**ЗАДАНИЕ**
Изложите содержание отрывка в двух предложениях.

**ТЕКСТ ДЛЯ ЧТЕНИЯ**
/---

П. В. наивно подхватывает театрально-жаргонный термин «воздух». Ей хочется иметь с режиссером общий язык. Притом это словоупотребление подтверждает ее всеми оспариваемые деловые возможности.

(Ярцев уходит. Входит 3.)

Н. Р.: — Хорошее платьице.

Липецкая: — У 3. А. есть еще одно славное платье с воланчиками.

— Я не знала, что у меня есть платье с самоварчиком.

— С самоварчиком?

— Вы сказали.

— Я сказала — с воланчиками.

Липецкая (упаковывая сумки): — Еду на хлебозавод. Концерт и хлеб. Хлеба и зрелищ. Им зрелищ, мне хлеба. Не знаю, если дадут столько, сколько в прошлый раз, то это — я не знаю... Я пять дней ела и ела хлеб. И они говорят — берите, берите сколько хотите.

П. В.: — Какой — белый?

— Главным образом — черный. Но вкусный — замечательно. 3.: — Мне нравится, как вы укладываете эту тару.

— Ленинградские актеры теперь так натренированы. Но иногда эта тара возвращается пустая. Но так обидно, когда что-нибудь есть и не во что взять. Так что на всякий случай...

П. В.: — Ну, сегодня не вернется пустая...

Н. Р.: — Не говорите при мне о хлебе.

3.: — Никогда нельзя говорить при людях, которые голодные.

Липецкая: — Нет, я не просто так говорю. Я ее пригласила с утра кушать хлеб. Вы будете уже с утра кушать хлеб.

Н. Р.: — Вы мне о хлебе расскажете завтра.

(Липецкая уходит.)

3.: — Господи, как это бестактно. Как можно об этом говорить?

П. В.: — Да, она меня тоже чем-то раздразнила. Какой-то она получила подарок. Семга, нет, не семга. Не могу вспомнить. Да, пять яиц. Нина, пойдемте на рацион шроты жрать.

О.: — Зачем вам жрать шроты — сбегайте на хлебозавод.

— Вот Нина могла бы. Я ее еще возьму в оборот.

(Уходят.)

3.: — Возмутительно. Слушайте, как это можно. Ведь они всегда голодные. Какая бестактность! Я с трудом удержалась, чтобы не сказать, что она дура. Вообще она очень нехороший человек. Фальшивый.

(Входит Н. Р.)

— Вы о чем тут? О Липецкой?

3.: — Я говорю, как это нехорошо. Можно такие вещи говорить в кругу людей, которые имеют обед без выреза, но не при голодных же людях.

Н. Р.: — У нее это так непосредственно получается. Я никогда не обижаюсь. Даже странно, я начала писать мужу. Сначала мне трудно было. Потом вдруг развеселилась. Продолжала, знаете, совершенно спокойным голосом. Написала о московских подарках. Кому татары, кому лятары, а кому ничего. В таком ироническом тоне...

\---

**ИСХОДНЫЕ ДАННЫЕ**
/---

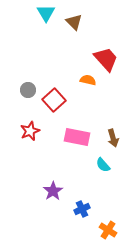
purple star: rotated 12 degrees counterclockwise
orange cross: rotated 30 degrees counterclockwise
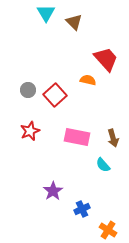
red square: moved 1 px right, 5 px up
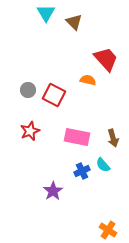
red square: moved 1 px left; rotated 20 degrees counterclockwise
blue cross: moved 38 px up
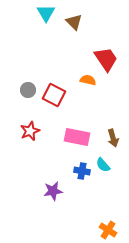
red trapezoid: rotated 8 degrees clockwise
blue cross: rotated 35 degrees clockwise
purple star: rotated 24 degrees clockwise
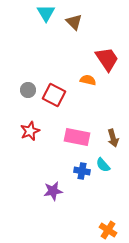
red trapezoid: moved 1 px right
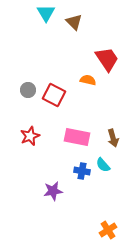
red star: moved 5 px down
orange cross: rotated 24 degrees clockwise
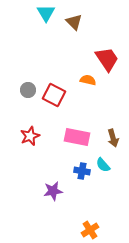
orange cross: moved 18 px left
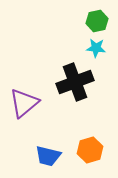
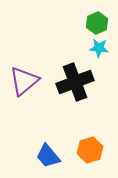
green hexagon: moved 2 px down; rotated 10 degrees counterclockwise
cyan star: moved 3 px right
purple triangle: moved 22 px up
blue trapezoid: rotated 36 degrees clockwise
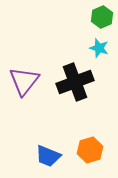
green hexagon: moved 5 px right, 6 px up
cyan star: rotated 12 degrees clockwise
purple triangle: rotated 12 degrees counterclockwise
blue trapezoid: rotated 28 degrees counterclockwise
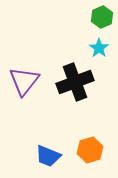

\---

**ОТВЕТ**
Липецкая собирается с концертом на хлебозавод и рассказывает, что в прошлый раз хлеба ей дали столько, что она пять дней его ела. После её ухода 3. возмущается бестактностью разговоров о хлебе при голодных людях, а Н. Р. отвечает, что у Липецкой это получается непосредственно и она никогда не обижается.